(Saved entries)
+ + + +

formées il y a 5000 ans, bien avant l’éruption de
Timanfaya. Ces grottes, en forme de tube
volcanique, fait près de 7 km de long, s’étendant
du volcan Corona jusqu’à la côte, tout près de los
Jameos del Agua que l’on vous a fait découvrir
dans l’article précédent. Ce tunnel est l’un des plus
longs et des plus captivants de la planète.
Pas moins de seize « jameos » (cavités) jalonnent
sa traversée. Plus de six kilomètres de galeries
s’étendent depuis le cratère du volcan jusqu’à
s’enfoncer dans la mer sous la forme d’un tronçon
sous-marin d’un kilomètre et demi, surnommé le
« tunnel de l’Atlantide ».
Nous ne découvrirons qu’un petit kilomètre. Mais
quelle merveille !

+ + + +

Assigned task:
Copy exactly the line containing "tunnel de l’Atlantide" and every line after it, ending with the last line of the records above.

Task output:
« tunnel de l’Atlantide ».
Nous ne découvrirons qu’un petit kilomètre. Mais
quelle merveille !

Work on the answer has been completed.